Recent studies showed that performance of ‘regular’ CI users can be predicted based on duration of deafness, age, and maximum preoperative word recognition [67]. Thus, success of cochlear implantation should rather be judged on an individual basis. Since many patients with IES, e.g., have a short duration of deafness, the model would predict rather good speech perception results. We assume that IES as a cause of hearing loss and the type of surgery will add additional predictive factors to the model and should be developed in the future.

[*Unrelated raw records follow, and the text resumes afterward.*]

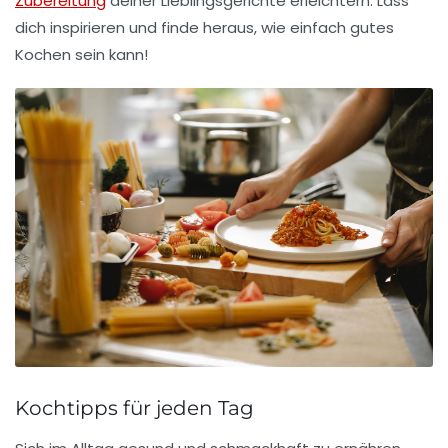
Zubereitung
deiner Lieblingsgerichte erleichtern. Lass
dich inspirieren und finde heraus, wie einfach gutes
Kochen sein kann!
Kochtipps für jeden Tag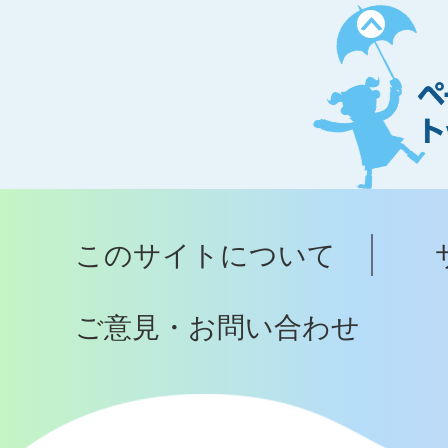
ペ
ー
ジ
ト
ッ
プ
このサイトについて
へ
ご意見・お問い合わせ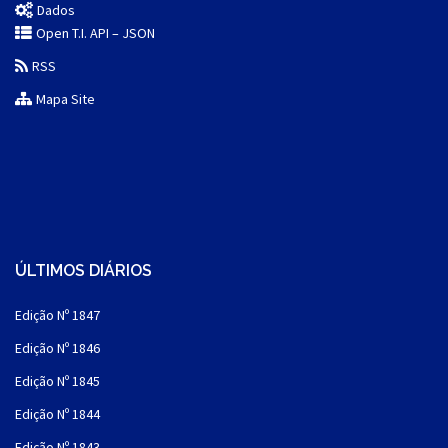
Dados
Open T.I. API – JSON
RSS
Mapa Site
ÚLTIMOS DIÁRIOS
Edição Nº 1847
Edição Nº 1846
Edição Nº 1845
Edição Nº 1844
Edição Nº 1843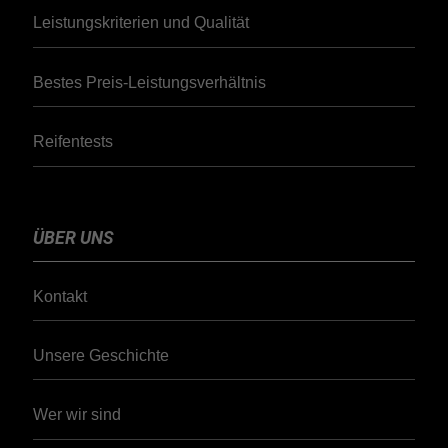
Leistungskriterien und Qualität
Bestes Preis-Leistungsverhältnis
Reifentests
ÜBER UNS
Kontakt
Unsere Geschichte
Wer wir sind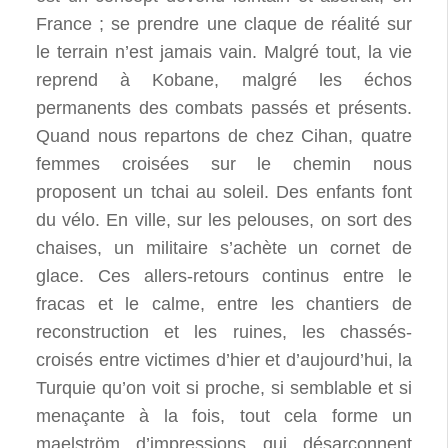
France ; se prendre une claque de réalité sur
le terrain n’est jamais vain. Malgré tout, la vie
reprend à Kobane, malgré les échos
permanents des combats passés et présents.
Quand nous repartons de chez Cihan, quatre
femmes croisées sur le chemin nous
proposent un tchai au soleil. Des enfants font
du vélo. En ville, sur les pelouses, on sort des
chaises, un militaire s’achète un cornet de
glace. Ces allers-retours continus entre le
fracas et le calme, entre les chantiers de
reconstruction et les ruines, les chassés-
croisés entre victimes d’hier et d’aujourd’hui, la
Turquie qu’on voit si proche, si semblable et si
menaçante à la fois, tout cela forme un
maelström d’impressions qui désarçonnent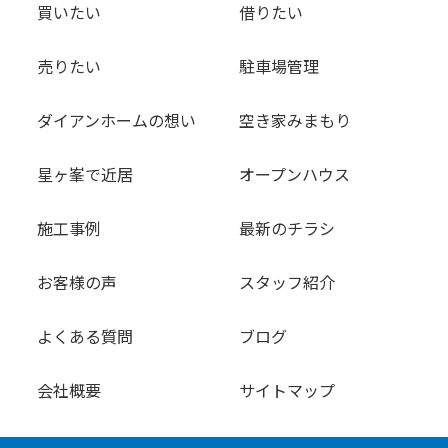
買いたい
借りたい
売りたい
駐車場管理
ダイアンホームの想い
空き家みまもり
星ヶ峯で近居
オープンハウス
施工事例
最新のチラシ
お客様の声
スタッフ紹介
よくある質問
ブログ
会社概要
サイトマップ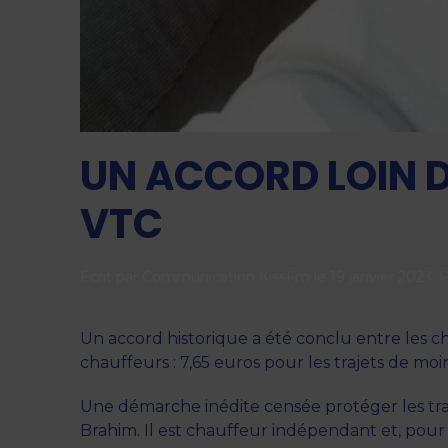
UN ACCORD LOIN D
VTC
Écrit par
Communication KissFm
le
19 janvier 2023
. 
Un accord historique a été conclu entre les 
chauffeurs : 7,65 euros pour les trajets de moi
Une démarche inédite censée protéger les trav
Brahim. Il est chauffeur indépendant et, pour 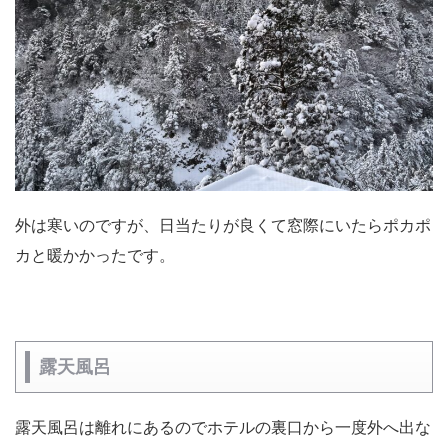
外は寒いのですが、日当たりが良くて窓際にいたらポカポ
カと暖かかったです。
露天風呂
露天風呂は離れにあるのでホテルの裏口から一度外へ出な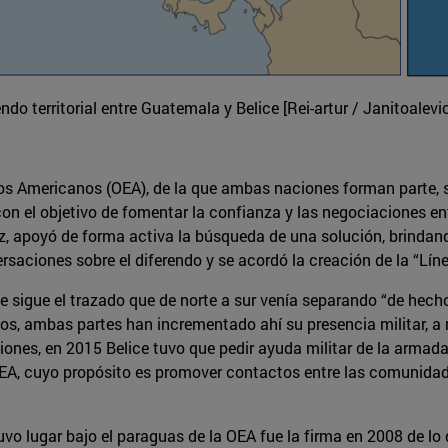
ndo territorial entre Guatemala y Belice [Rei-artur / Janitoalevi
os Americanos (OEA), de la que ambas naciones forman parte, 
on el objetivo de fomentar la confianza y las negociaciones en
az, apoyó de forma activa la búsqueda de una solución, brindan
saciones sobre el diferendo y se acordó la creación de la “Lín
 sigue el trazado que de norte a sur venía separando “de hecho”
años, ambas partes han incrementado ahí su presencia militar, a
siones, en 2015 Belice tuvo que pedir ayuda militar de la arma
A, cuyo propósito es promover contactos entre las comunidades
o lugar bajo el paraguas de la OEA fue la firma en 2008 de lo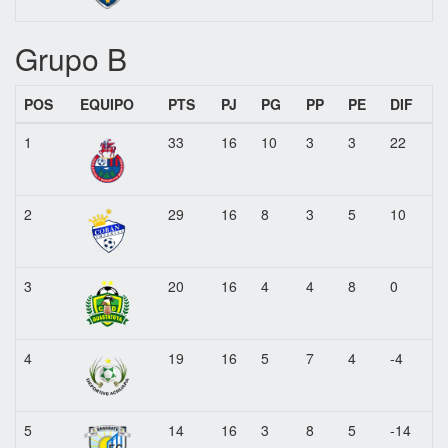
Grupo B
POS
EQUIPO
PTS
PJ
PG
PP
PE
DIF
1
33
16
10
3
3
22
2
29
16
8
3
5
10
3
20
16
4
4
8
0
4
19
16
5
7
4
-4
5
14
16
3
8
5
-14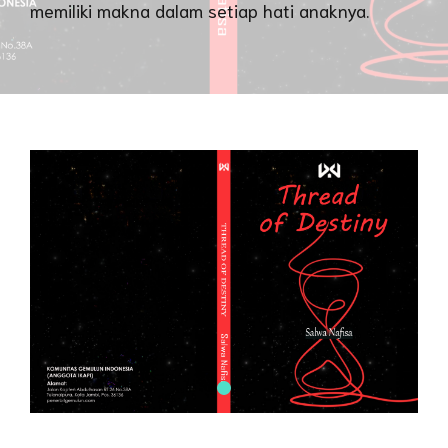
memiliki makna dalam setiap hati anaknya.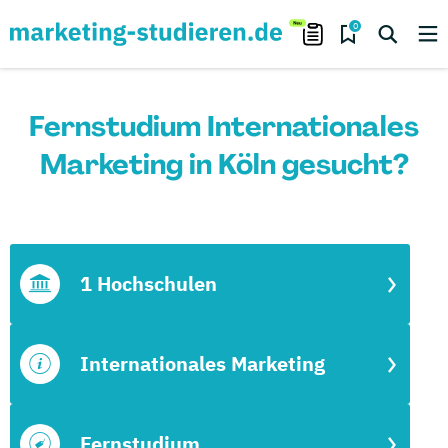
0
Fernstudium Internationales
Marketing in Köln gesucht?
1 Hochschulen
Internationales Marketing
Fernstudium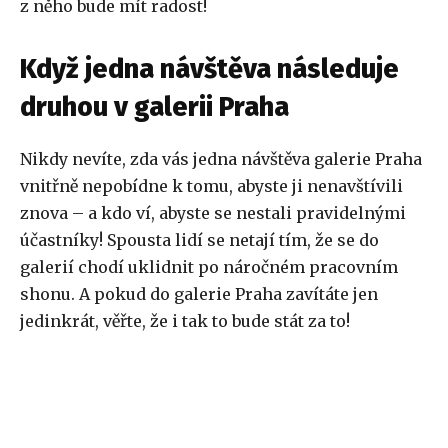
z něho bude mít radost!
Když jedna návštěva následuje
druhou v galerii Praha
Nikdy nevíte, zda vás jedna návštěva galerie Praha
vnitřně nepobídne k tomu, abyste ji nenavštívili
znova – a kdo ví, abyste se nestali pravidelnými
účastníky! Spousta lidí se netají tím, že se do
galerií chodí uklidnit po náročném pracovním
shonu. A pokud do galerie Praha zavítáte jen
jedinkrát, věřte, že i tak to bude stát za to!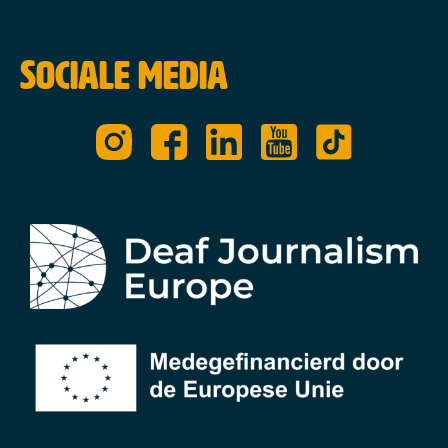
Sociale media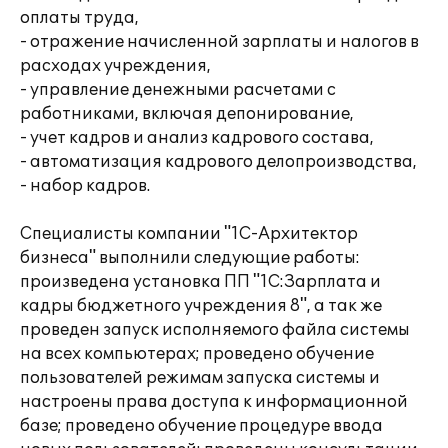
оплаты труда,
- отражение начисленной зарплаты и налогов в
расходах учреждения,
- управление денежными расчетами с
работниками, включая депонирование,
- учет кадров и анализ кадрового состава,
- автоматизация кадрового делопроизводства,
- набор кадров.
Специалисты компании "1С-Архитектор
бизнеса" выполнили следующие работы:
произведена установка ПП "1С:Зарплата и
кадры бюджетного учреждения 8", а так же
проведен запуск исполняемого файла системы
на всех компьютерах; проведено обучение
пользователей режимам запуска системы и
настроены права доступа к информационной
базе; проведено обучение процедуре ввода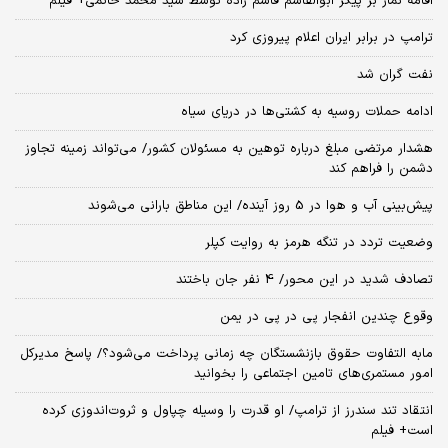
اقامه نماز بر پیکر ابوالقاسم قاسم زاده توسط سید محمد خاتمی+ فیلم
ترامپ در برابر ایران اعلام پیروزی کرد
نفت گران شد
ادامه حملات روسیه به کشتی‌ها در دریای سیاه
هشدار مرتضی مبلغ درباره توهین به مسئولان کشور/ می‌تواند زمینه تجاوز
دشمن را فراهم کند
پیش‌بینی آب و هوا در 5 روز آینده/ این مناطق بارانی می‌شوند
وضعیت تردد در تنگه هرمز به روایت کپلر
تصادف شدید در این محور/ 4 نفر جان باختند
وقوع چندین انفجار پی در پی در یمن
مابه التفاوت حقوق بازنشستگان چه زمانی پرداخت می‌شود؟/ پاسخ مدیرکل
امور مستمری‌های تامین اجتماعی را بخوانید
انتقاد تند سندرز از ترامپ/ او قدرت را وسیله چپاول و ثروت‌اندوزی کرده
است+ فیلم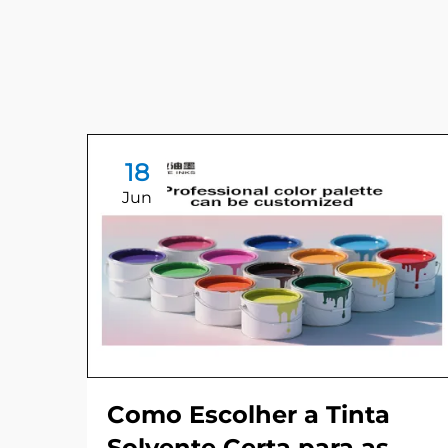
18
Jun
Como Escolher a Tinta
Solvente Certa para as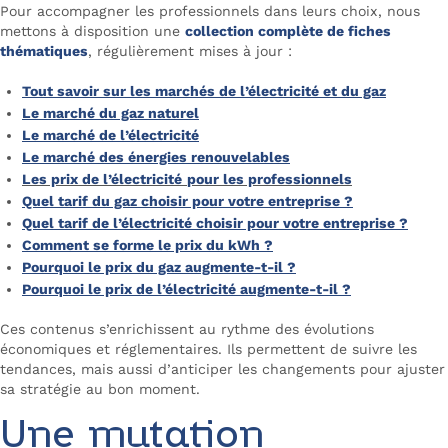
Pour accompagner les professionnels dans leurs choix, nous
mettons à disposition une
collection complète de fiches
thématiques
, régulièrement mises à jour :
Tout savoir sur les marchés de l’électricité et du gaz
Le marché du gaz naturel
Le marché de l’électricité
Le marché des énergies renouvelables
Les prix de l’électricité
pour les professionnels
Quel tarif du gaz choisir pour votre entreprise ?
Quel tarif de l’électricité choisir pour votre entreprise ?
Comment se forme le prix du kWh ?
Pourquoi le prix du gaz augmente-t-il ?
Pourquoi le prix de l’électricité augmente-t-il ?
Ces contenus s’enrichissent au rythme des évolutions
économiques et réglementaires. Ils permettent de suivre les
tendances, mais aussi d’anticiper les changements pour ajuster
sa stratégie au bon moment.
Une mutation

Agreements and disagreements with other reviews and meta-analysis

Only one review (a scoping review) has been published on this topic so far [68]. In that review, the authors compared the audiometric performance level, CI user status and open-set speech scores between patients with IES with surgical removal and tumour in situ, categorizing outcome in performance classes. Some of the included studies were excluded from our study for not meeting the inclusion criteria [12, 15, 16, 18]. Conversely, we included patient outcomes from a number of studies that were not considered by Wang et al. [20, 22, 23, 26, 38]. A statistical analysis was not performed by the authors due to data heterogeneity.

Limitations of the study

There are some limitations of our study. The study design of included reports (mostly case reports and retrospective case series) represents a limiting factor for proper statistical analysis. Publication bias may also have influenced the overall outcomes analysis. Pooling speech recognition outcomes across languages is challenging and methods for this are not standardized. In many studies the speech audiometry specifications (e.g., speech level, speech material, number of items, masking procedures, live voice, or recorded voice) have not been reported adequately, thus introducing bias. Speech tests based on sensation level would also be misleading in CI users, since the speech reception threshold is mainly determined by the fitting parameters. Correction factors between speech tests are mainly based on the intelligibility function which is not available for CI users. Further, CI users may use different cues of the speech material than people with unaided acoustic hearing do. Further studies should thus report sufficient information about the speech materials used to decrease the exclusion rate in such studies with a rare condition. An alternative would be the use of speech tests in noise that are available in many languages. Language specific correction factors could then be derived as differences to the language specific normative data.

Conclusions

Speech performance of CI users after IES surgery is above average in most cases and represents a valuable option for hearing rehabilitation in those patients. Further studies should investigate possible risk factors for poor performance (e.g., tumour extension [inner ear plus IAC/CPA], NF2, “CI through tumour”, staged surgery, previous radiotherapy). More medium and long-term follow-up date are of importance since reporting of early follow-up data only, likely introduces bias. Audiological tests and outcome parameters should be reported in detail and ideally be harmonized to allow better comparison between languages.